▶ [PROBLEM REQUIREMENTS] In the abstract, which low-frequency value in normalized units was considered a marker of autonomic imbalance?

▶ [PAGE TEXT]
Abstract

ABSTRACTWe investigated the extent to which obesity could identify autonomic dysfunction of heart control in a cross-sectional study with 65 women (aged 18–45 years), categorized as eutrophic, overweight or obese. We collected anthropometric measures and measures of heart rate variability (HRV) between March 2015 and March 2017. Low frequency in normalized units (LF(nu)) over 46 was considered a marker of autonomic imbalance and high frequency in normalized units (HF(nu)) below 38 a marker of depressed vagal modulation. Overweight (mean difference MΔHF(nu) = −13.11 [95% confidence interval (CI) of difference, −25.88, −0.34], Hedges’s g = 0.65, common language effect size (CL) = 68.1%) and obese (MΔHF(nu) = −21.22 [95% CI, −31.89, −10.55], Hedges’s g = 1.17, CL = 79.2%) women presented depressed vagal modulation compared to eutrophic women. Autonomic imbalance increased as body mass index increased (eutrophic-to-overweight MΔLF(nu) = 13.06 [95% CI, 1.65, 24.47], g = 0.65, CL = 67.9%, and overweight-to-obese MΔLF(nu) = 21.07 [95% CI, 10.32, 31.82], g = 1.15, CL 78.9%). The odds ratio for depressed HF(nu) among overweight women was 2.36 (95% CI 0.77, 7.29) and 2.18 among obese women (95% CI 0.79, 5.99), as well as 9.17 (95% CI 2.62, 32.04) and 17.39 for increased LF(nu) (95% CI 2.13, 141.76), respectively. The parasympathetic activity is diminished and autonomic imbalance of the cardiac control increased with increasing BMI categories.

▶ [LISTED RECORDS]
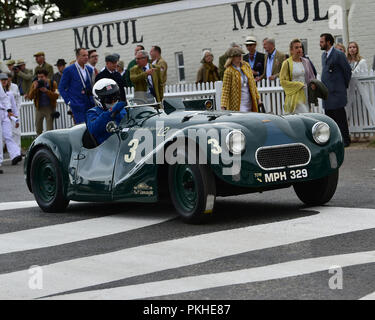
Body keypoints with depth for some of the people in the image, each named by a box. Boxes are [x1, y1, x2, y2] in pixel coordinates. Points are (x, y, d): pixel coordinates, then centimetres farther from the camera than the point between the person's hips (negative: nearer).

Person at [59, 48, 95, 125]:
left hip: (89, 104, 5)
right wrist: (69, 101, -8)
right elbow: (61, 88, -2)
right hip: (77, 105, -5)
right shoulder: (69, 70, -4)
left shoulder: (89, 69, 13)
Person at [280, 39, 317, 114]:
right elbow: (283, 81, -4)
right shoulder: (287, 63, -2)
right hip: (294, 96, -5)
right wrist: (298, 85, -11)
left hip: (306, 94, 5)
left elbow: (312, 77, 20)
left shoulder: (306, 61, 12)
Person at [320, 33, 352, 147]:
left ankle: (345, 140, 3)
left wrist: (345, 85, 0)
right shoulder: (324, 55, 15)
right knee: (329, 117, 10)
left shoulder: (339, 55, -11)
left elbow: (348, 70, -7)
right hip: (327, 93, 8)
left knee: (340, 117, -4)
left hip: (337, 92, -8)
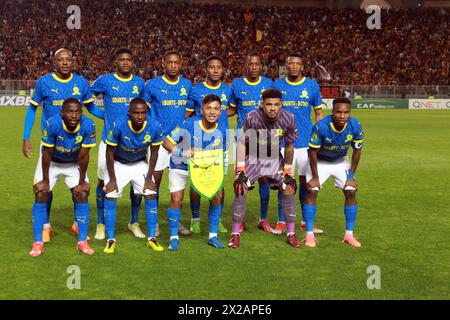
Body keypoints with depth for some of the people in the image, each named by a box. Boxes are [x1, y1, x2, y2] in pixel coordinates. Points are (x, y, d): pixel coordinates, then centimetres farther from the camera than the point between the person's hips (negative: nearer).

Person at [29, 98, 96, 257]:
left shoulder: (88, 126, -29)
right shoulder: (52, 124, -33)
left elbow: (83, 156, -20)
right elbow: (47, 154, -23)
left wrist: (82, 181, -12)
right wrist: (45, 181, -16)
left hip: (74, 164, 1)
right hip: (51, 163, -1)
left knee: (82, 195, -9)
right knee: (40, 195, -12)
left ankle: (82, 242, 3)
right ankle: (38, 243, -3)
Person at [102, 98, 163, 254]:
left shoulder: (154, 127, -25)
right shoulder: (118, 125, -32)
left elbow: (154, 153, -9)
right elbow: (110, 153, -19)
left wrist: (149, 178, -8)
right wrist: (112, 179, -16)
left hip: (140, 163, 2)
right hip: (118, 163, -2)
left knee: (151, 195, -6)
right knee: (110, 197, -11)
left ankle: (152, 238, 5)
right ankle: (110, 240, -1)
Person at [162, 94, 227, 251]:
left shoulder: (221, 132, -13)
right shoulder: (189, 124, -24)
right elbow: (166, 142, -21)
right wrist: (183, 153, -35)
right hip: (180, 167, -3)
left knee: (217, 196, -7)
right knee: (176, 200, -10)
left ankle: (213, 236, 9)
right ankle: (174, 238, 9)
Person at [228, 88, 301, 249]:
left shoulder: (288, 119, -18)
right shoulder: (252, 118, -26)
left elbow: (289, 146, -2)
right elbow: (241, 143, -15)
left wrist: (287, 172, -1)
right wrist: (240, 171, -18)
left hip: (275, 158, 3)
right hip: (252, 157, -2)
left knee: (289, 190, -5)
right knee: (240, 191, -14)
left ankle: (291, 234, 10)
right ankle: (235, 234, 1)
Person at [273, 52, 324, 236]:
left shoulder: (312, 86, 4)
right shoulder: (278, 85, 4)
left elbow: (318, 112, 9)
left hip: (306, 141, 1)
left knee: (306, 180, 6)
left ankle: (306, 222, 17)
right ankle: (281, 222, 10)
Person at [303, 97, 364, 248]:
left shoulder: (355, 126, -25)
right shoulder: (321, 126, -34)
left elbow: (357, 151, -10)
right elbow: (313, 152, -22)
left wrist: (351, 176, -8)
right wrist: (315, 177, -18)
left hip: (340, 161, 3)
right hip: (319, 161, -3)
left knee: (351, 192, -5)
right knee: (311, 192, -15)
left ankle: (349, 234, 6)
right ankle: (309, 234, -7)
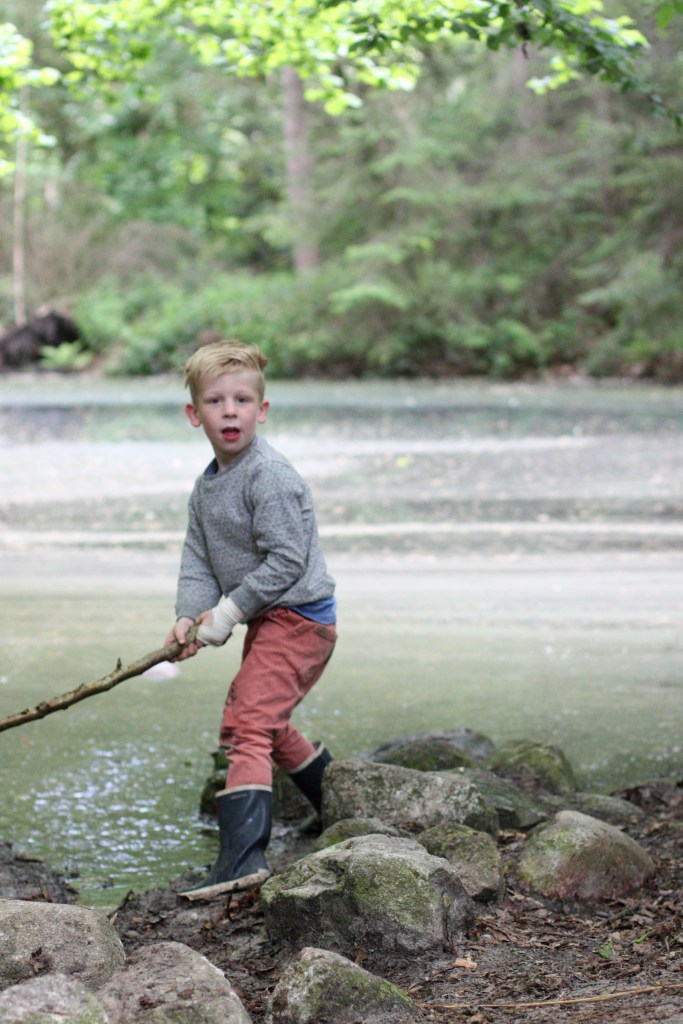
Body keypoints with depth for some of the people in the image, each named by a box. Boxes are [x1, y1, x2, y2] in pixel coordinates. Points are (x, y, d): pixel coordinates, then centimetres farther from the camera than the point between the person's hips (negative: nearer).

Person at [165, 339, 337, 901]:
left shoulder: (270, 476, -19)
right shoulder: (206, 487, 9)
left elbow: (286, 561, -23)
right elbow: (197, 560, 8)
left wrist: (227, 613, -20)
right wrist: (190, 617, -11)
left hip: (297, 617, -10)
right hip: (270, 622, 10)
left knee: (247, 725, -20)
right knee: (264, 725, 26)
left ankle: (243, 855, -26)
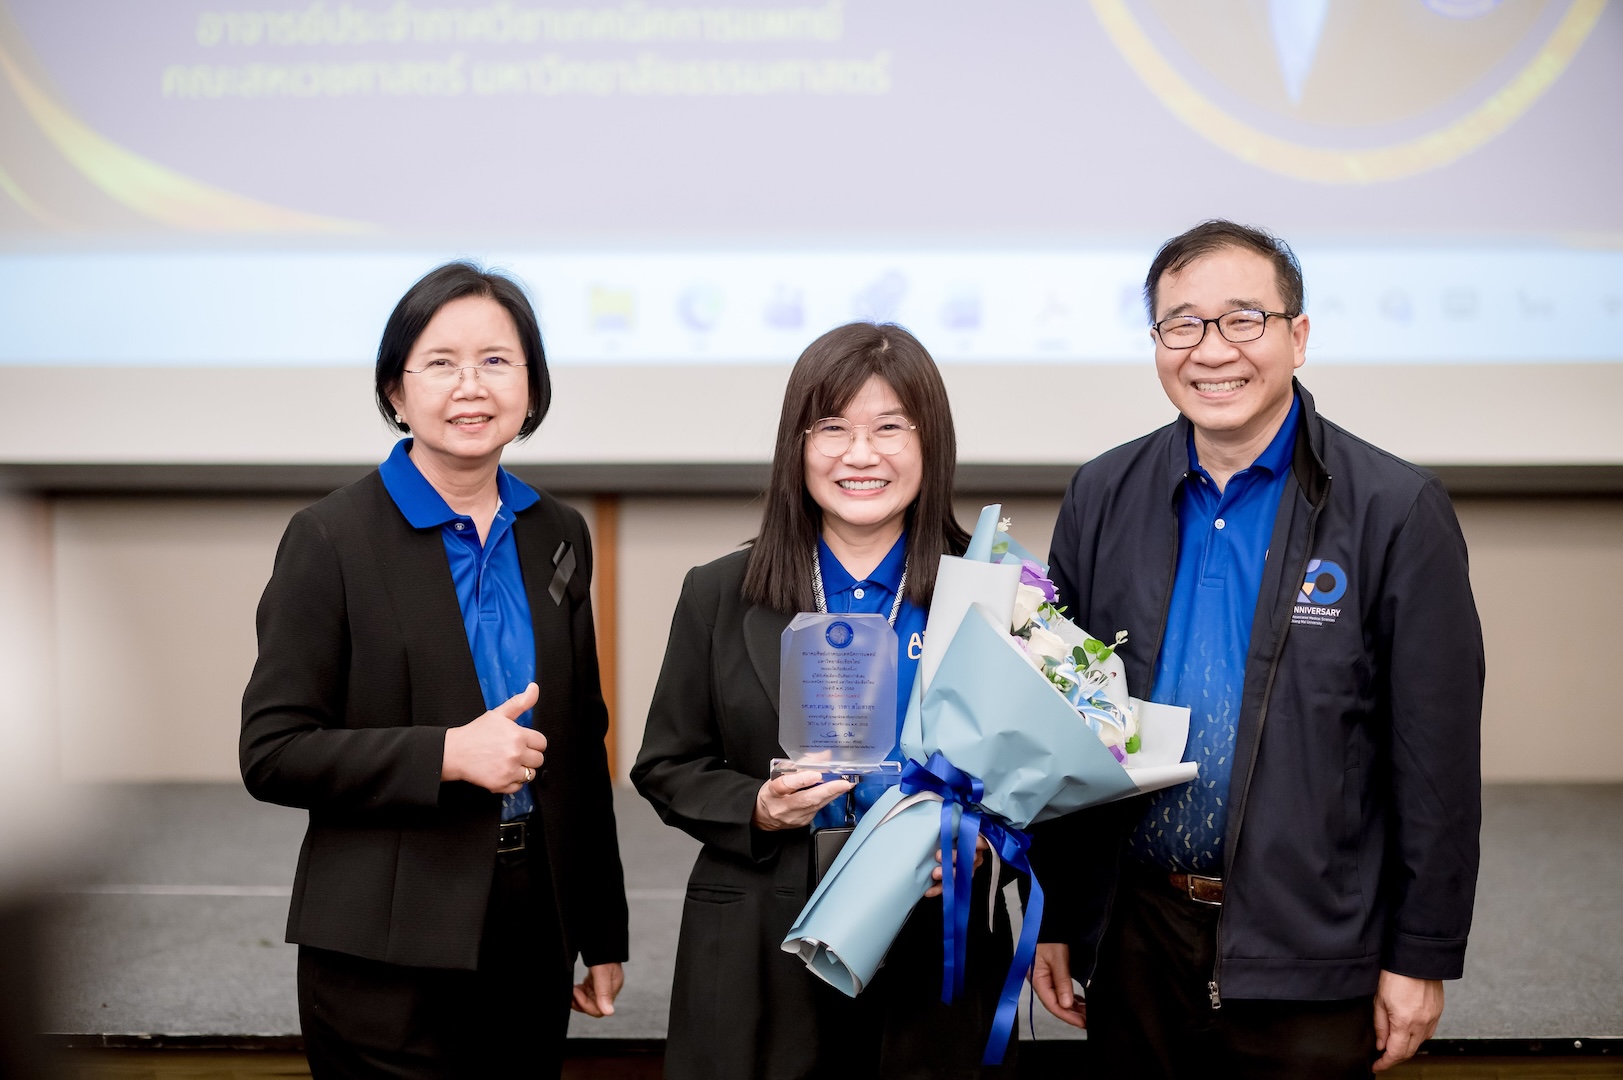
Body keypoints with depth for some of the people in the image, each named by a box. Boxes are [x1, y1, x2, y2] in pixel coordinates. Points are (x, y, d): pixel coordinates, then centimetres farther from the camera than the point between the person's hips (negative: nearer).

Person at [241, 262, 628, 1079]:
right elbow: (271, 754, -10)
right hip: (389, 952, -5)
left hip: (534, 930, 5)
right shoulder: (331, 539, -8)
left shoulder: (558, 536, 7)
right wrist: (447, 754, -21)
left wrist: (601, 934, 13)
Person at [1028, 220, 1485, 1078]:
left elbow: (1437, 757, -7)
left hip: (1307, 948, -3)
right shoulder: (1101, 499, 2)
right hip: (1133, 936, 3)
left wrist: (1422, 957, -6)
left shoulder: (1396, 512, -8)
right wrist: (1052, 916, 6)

▶ [SOLUTION FOR THIS TASK] An LF(nu) value over 46.